O senador Carlos Viana (Podemos-MG) protocolou o pedido de impeachment de Moraes e solicitou um posicionamento do presidente do Senado, Davi Alcolumbre (União-AP). O documento cita conversas entre Vorcaro e o ministro, além de um contrato firmado entre o Banco Master e o escritório da advogada Viviane Barci de Moraes, esposa do magistrado.
Com as novas iniciativas, o Senado soma 55 pedidos de impeachment contra Alexandre de Moraes. O deputado Cabo Gilberto (PL-PB) também apresentou pedido de impeachment, afirmando que as relações expostas nos documentos tornaram a situação insustentável.

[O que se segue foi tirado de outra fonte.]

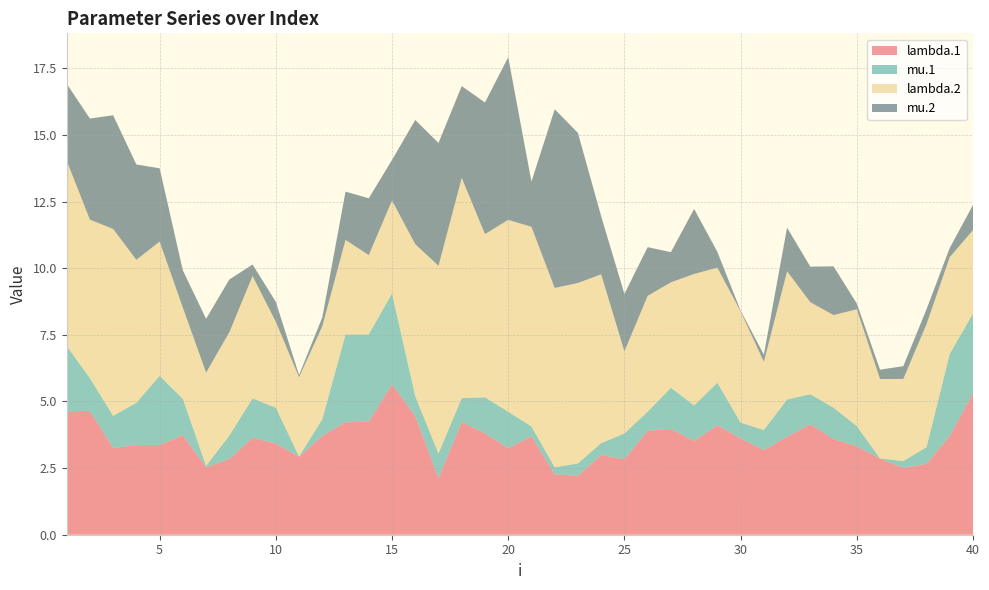

Reading left to right, transcribe all the data shown in this chart.

lambda.1: 1=4.6	2=4.6	3=3.2	4=3.4	5=3.4	6=3.7	7=2.5	8=2.8	9=3.6	10=3.4	11=2.9	12=3.7	13=4.2	14=4.2	15=5.6	16=4.5	17=2.1	18=4.2	19=3.8	20=3.2	21=3.7	22=2.3	23=2.2	24=3.0	25=2.8	26=3.9	27=4.0	28=3.5	29=4.1	30=3.6	31=3.2	32=3.7	33=4.1	34=3.6	35=3.3	36=2.9	37=2.5	38=2.7	39=3.7	40=5.3
mu.1: 1=2.4	2=1.2	3=1.2	4=1.6	5=2.6	6=1.4	7=0.0	8=0.9	9=1.5	10=1.3	11=0.0	12=0.6	13=3.3	14=3.3	15=3.4	16=0.7	17=0.9	18=0.9	19=1.4	20=1.4	21=0.4	22=0.3	23=0.5	24=0.4	25=1.0	26=0.7	27=1.5	28=1.3	29=1.6	30=0.6	31=0.8	32=1.4	33=1.1	34=1.2	35=0.8	36=0.0	37=0.3	38=0.6	39=3.1	40=3.0
lambda.2: 1=7.0	2=5.9	3=7.0	4=5.4	5=5.0	6=3.4	7=3.5	8=3.9	9=4.6	10=3.2	11=3.0	12=3.5	13=3.5	14=3.0	15=3.5	16=5.7	17=7.0	18=8.3	19=6.1	20=7.2	21=7.5	22=6.7	23=6.8	24=6.3	25=3.1	26=4.3	27=4.0	28=4.9	29=4.3	30=4.2	31=2.6	32=4.8	33=3.5	34=3.5	35=4.4	36=3.0	37=3.1	38=4.6	39=3.6	40=3.1
mu.2: 1=2.9	2=3.8	3=4.3	4=3.6	5=2.7	6=1.4	7=2.0	8=2.0	9=0.4	10=0.7	11=0.1	12=0.3	13=1.8	14=2.1	15=1.5	16=4.7	17=4.6	18=3.4	19=4.9	20=6.1	21=1.7	22=6.7	23=5.6	24=2.2	25=2.2	26=1.8	27=1.1	28=2.4	29=0.6	30=0.0	31=0.3	32=1.6	33=1.3	34=1.8	35=0.2	36=0.4	37=0.5	38=0.6	39=0.3	40=0.9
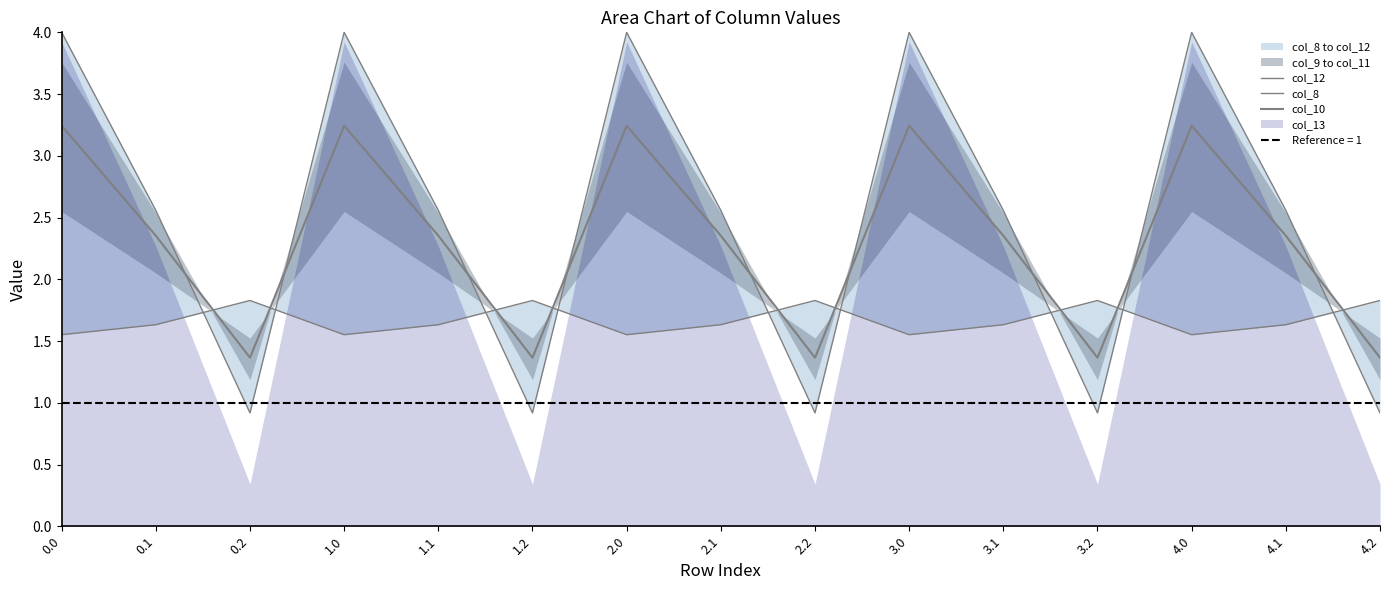

How many values in the col_12 series are below 2?

5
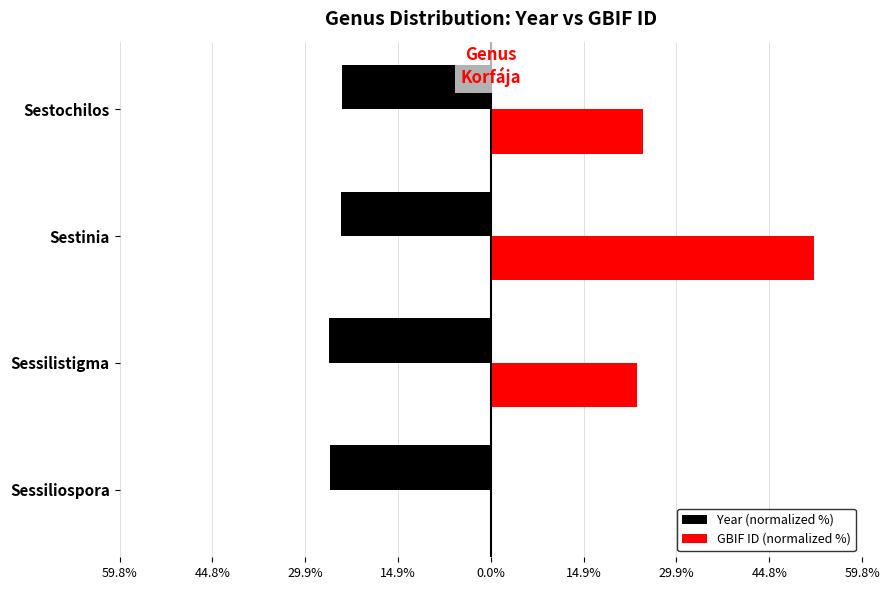

What are all the series names shown in the legend?

Year (normalized %), GBIF ID (normalized %)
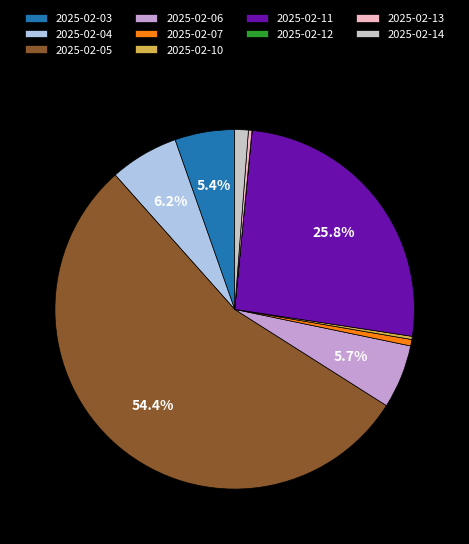

Which category has the biggest portion of the pie?

2025-02-05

O procurador-geral da República, Paulo Gonet, foi alvo de pedidos de impeachment e de uma notícia-crime apresentados pelos deputados Marcel van Hattem (Novo-RS) e Cabo Gilberto. A acusação é de que Gonet teria recebido benefícios indiretos do Banco Master para comparecer a um evento em Londres.
O senador Rogério Marinho (PL-RN) e outros deputados solicitaram ao presidente Lula a exoneração do procurador-geral. Paralelamente, o deputado Carlos Jordy (PL-RJ) apresentou denúncia por crime de responsabilidade contra Gonet.

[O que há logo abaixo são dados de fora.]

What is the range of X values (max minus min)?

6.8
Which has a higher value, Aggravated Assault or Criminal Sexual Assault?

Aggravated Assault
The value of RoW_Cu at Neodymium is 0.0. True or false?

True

Carlos Viana pediu ainda ao STF o afastamento de Gonet das investigações ligadas ao Banco Master e a prestação de esclarecimentos ao plenário da Corte.
A movimentação ocorreu após o ministro André Mendonça retirar o sigilo de informações da Polícia Federal obtidas por meio do celular de Vorcaro, o que expôs contatos e conversas de autoridades.